- GIVEN TEXT -
◇ ◇ ◇ ◇

What profiling actually entails
Posted by Patrick at 02:51 PM * 23 comments

This hidden-camera video (sorry, can’t embed it) was actually made several years ago. It’s been linked to a lot in the last few days. Honestly, if you haven’t seen it, take the four and a half minutes and do so.

As Quinn Murphy observed on Twitter the other day, in its pared-down essence, racism is about who we mistrust, and who we give the benefit of the doubt. This video dramatizes the arbitrariness of that—spectacularly.

Comments on What profiling actually entails:
#1 ::: Fragano Ledgister ::: (view all by) ::: July 19, 2013, 03:34 PM:

I'll have to remember not to do things like break into my own house. That's the sort of thing for which I could get arrested.

#2 ::: beth meacham ::: (view all by) ::: July 19, 2013, 03:58 PM:

It's a spectacular demonstration of systemic racism.

It also demonstrates that if you want to run a bike-stealing ring, recruit a bunch of pretty girls. Would almost certainly work with cars, too.

#3 ::: Michael Weholt ::: (view all by) ::: July 19, 2013, 05:17 PM:

@ Fragano Ledgister #1:

You could have a healing Beer Summit!

#4 ::: Avram ::: (view all by) ::: July 19, 2013, 05:18 PM:

Fragano @1, yeah, that sort of thing has been known to happen.

#5 ::: Patrick Nielsen Hayden ::: (view all by) ::: July 19, 2013, 06:13 PM:

I suspect Fragano is well aware of that and was implicitly referring to it.

#6 ::: Lee ::: (view all by) ::: July 19, 2013, 06:18 PM:

If you're black, you can be arrested even if you have the key to the house you're buying. I don't have that link handy at the moment, but I do have this one -- even being a cop won't save you if you're black and not in uniform.

#7 ::: Jim Macdonald ::: (view all by) ::: July 19, 2013, 06:40 PM:

Lee #6

I recall the case you're thinking of, Lee, but without recalling the gentleman's name it's hard to google.

So I'll give you this one instead: Black Man Arrested, Fired From Job For Trying To Cash Large Check

#9 ::: Fragano Ledgister ::: (view all by) ::: July 19, 2013, 07:28 PM:

Beth Meacham #2: Recruit a bunch of pretty white girls. That's crucial.

#10 ::: Fragano Ledgister ::: (view all by) ::: July 19, 2013, 07:29 PM:

Michael Weholt #3: I'd need presidential intervention for that.

Avram #4: See PNH's #5.

#11 ::: Fragano Ledgister ::: (view all by) ::: July 19, 2013, 07:32 PM:

Jim Macdonald #7: That is rifuckingdiculous. I am willing to bet that the idiot who started the whole thing not only still has a job but probably feels aggrieved that anyone made a fuss about it.

#12 ::: Fragano Ledgister ::: (view all by) ::: July 19, 2013, 07:34 PM:

Lee/Jim: I remember that story. There are parts of Georgia where the darkness has not lifted.

#13 ::: Jim Macdonald ::: (view all by) ::: July 19, 2013, 08:14 PM:

Check me if I'm wrong, but "profiling" is the high-tech word for "prejudice," right?

◇ ◇ ◇ ◇

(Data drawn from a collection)
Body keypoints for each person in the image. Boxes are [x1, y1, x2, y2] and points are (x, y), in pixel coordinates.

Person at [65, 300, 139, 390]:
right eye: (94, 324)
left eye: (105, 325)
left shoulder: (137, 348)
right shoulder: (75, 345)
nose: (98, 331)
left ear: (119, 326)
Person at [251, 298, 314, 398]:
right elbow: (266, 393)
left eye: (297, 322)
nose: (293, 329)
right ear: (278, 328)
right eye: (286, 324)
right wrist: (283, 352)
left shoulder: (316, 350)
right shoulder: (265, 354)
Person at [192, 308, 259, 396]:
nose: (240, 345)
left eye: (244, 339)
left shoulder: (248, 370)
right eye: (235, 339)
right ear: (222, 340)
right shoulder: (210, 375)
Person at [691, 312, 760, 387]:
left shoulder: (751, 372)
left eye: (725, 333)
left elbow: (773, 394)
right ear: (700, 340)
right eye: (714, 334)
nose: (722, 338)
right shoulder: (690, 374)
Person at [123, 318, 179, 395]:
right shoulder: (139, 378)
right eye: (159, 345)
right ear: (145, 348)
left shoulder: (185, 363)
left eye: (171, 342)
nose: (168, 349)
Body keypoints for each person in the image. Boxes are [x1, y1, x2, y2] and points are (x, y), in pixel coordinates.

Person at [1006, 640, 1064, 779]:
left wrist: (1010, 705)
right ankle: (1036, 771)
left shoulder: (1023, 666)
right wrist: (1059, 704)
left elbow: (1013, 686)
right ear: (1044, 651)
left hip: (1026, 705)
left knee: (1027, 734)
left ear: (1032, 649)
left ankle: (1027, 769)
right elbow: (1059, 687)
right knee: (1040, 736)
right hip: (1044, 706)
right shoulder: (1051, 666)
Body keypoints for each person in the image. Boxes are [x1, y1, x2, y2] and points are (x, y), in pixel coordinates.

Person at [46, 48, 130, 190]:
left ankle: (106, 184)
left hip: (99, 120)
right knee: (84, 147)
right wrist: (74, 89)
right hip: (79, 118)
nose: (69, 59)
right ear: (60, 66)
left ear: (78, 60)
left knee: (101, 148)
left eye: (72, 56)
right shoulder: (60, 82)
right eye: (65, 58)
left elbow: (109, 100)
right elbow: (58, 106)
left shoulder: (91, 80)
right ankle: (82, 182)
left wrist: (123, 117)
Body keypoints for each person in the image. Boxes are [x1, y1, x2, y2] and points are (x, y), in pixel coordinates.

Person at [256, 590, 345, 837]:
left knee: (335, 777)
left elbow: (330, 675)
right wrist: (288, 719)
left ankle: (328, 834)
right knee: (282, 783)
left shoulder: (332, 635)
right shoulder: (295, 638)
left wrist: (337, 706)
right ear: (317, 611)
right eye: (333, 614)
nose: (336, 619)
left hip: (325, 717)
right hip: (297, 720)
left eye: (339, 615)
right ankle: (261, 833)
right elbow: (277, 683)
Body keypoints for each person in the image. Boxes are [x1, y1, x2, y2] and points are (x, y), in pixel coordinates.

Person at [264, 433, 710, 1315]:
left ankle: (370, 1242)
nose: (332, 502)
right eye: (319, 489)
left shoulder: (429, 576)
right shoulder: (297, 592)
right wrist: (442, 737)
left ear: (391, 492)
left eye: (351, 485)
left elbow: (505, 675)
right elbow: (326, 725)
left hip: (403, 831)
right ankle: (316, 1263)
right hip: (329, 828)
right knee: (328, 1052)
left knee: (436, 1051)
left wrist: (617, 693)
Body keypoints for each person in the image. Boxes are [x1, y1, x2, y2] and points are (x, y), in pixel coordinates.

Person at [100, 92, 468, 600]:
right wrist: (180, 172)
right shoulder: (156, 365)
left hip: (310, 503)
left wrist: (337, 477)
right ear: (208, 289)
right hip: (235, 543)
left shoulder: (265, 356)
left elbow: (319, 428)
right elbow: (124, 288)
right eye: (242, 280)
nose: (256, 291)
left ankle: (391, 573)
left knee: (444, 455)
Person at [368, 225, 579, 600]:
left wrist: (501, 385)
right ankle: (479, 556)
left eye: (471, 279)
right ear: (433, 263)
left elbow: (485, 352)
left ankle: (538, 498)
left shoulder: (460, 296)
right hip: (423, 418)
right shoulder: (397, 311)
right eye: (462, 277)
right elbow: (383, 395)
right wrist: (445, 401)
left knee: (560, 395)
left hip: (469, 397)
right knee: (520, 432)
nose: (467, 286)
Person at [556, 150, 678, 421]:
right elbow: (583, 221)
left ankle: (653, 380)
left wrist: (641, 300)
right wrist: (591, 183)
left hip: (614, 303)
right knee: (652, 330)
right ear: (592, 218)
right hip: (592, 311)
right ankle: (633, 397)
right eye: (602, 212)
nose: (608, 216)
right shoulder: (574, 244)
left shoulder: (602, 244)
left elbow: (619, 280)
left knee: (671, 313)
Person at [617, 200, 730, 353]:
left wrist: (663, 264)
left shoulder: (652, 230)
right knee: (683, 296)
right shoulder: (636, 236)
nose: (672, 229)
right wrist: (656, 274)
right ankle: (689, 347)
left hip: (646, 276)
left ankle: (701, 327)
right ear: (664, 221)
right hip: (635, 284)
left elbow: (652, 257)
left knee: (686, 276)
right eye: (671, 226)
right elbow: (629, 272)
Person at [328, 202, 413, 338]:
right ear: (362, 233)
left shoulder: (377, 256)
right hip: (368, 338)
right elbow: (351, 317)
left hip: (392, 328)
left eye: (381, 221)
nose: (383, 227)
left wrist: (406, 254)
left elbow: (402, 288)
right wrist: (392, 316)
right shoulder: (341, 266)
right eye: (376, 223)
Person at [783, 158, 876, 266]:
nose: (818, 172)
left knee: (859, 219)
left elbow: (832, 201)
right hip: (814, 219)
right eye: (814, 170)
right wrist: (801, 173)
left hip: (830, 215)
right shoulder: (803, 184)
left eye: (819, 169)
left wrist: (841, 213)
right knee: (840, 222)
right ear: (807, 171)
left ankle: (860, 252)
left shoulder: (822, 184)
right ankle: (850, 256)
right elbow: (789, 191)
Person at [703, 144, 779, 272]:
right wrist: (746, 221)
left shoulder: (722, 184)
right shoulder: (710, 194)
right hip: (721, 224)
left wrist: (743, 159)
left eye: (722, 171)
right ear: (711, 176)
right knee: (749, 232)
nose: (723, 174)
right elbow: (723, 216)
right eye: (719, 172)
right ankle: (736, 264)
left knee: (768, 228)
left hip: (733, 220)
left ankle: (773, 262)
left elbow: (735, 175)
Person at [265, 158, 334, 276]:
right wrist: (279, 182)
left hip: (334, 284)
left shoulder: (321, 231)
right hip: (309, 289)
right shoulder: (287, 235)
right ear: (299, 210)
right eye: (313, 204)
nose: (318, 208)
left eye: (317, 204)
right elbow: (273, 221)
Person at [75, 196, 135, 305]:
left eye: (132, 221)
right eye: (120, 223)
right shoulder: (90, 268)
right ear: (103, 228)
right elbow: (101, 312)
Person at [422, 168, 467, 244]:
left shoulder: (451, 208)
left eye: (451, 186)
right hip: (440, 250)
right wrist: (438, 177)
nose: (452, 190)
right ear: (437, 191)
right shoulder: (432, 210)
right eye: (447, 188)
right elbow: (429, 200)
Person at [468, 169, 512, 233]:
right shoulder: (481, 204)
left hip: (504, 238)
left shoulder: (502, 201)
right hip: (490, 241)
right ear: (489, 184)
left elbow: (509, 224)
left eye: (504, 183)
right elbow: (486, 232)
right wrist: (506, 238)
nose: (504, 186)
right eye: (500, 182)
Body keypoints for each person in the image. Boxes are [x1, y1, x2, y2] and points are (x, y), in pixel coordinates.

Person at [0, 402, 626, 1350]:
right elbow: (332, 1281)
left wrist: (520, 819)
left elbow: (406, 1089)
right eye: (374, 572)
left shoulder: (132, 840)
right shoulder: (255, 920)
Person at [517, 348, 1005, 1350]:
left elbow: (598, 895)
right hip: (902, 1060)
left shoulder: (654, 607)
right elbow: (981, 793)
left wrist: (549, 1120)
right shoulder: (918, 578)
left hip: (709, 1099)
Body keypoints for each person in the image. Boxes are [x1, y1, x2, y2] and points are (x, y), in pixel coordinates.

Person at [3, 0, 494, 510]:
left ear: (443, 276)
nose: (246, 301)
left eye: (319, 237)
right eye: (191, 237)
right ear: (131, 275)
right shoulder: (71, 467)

◇ ◇ ◇ ◇

- HOW TO COMPLETE THIS TASK -
Carry on the comment thread about profiling from the point where it stops. The records play no part in the task.

- THE ANSWER -
#14 ::: beth meacham ::: (view all by) ::: July 19, 2013, 09:25 PM:

Frangano @9 -- you are correct.

#15 ::: Lee ::: (view all by) ::: July 19, 2013, 09:43 PM:

beth, #2/#9: I had an interesting discussion once with a friend (my age, also white and middle-class) about how, if we were so inclined, we could make a shit-ton of money as drug mules. Whitebread soccer-mom types driving mini-vans? We'd never get pulled over in a million years.

#16 ::: Dave Bell ::: (view all by) ::: July 20, 2013, 02:32 AM:

Jim @13

The family statistician once pointed out to me that the difference between profiling and prejudice is the quality of the data you use and the (jargon-word) confidence you have in the results.

Anecdotal data is prejudice.

And the way people are distributed, the patterns that show in such things as crime stats, things such as skin colour just aren't statistically significant. They can be a sign, in some places, that a person is a stranger, and that status has more significance, but the percentage of criminals is still low when you look at the strangers.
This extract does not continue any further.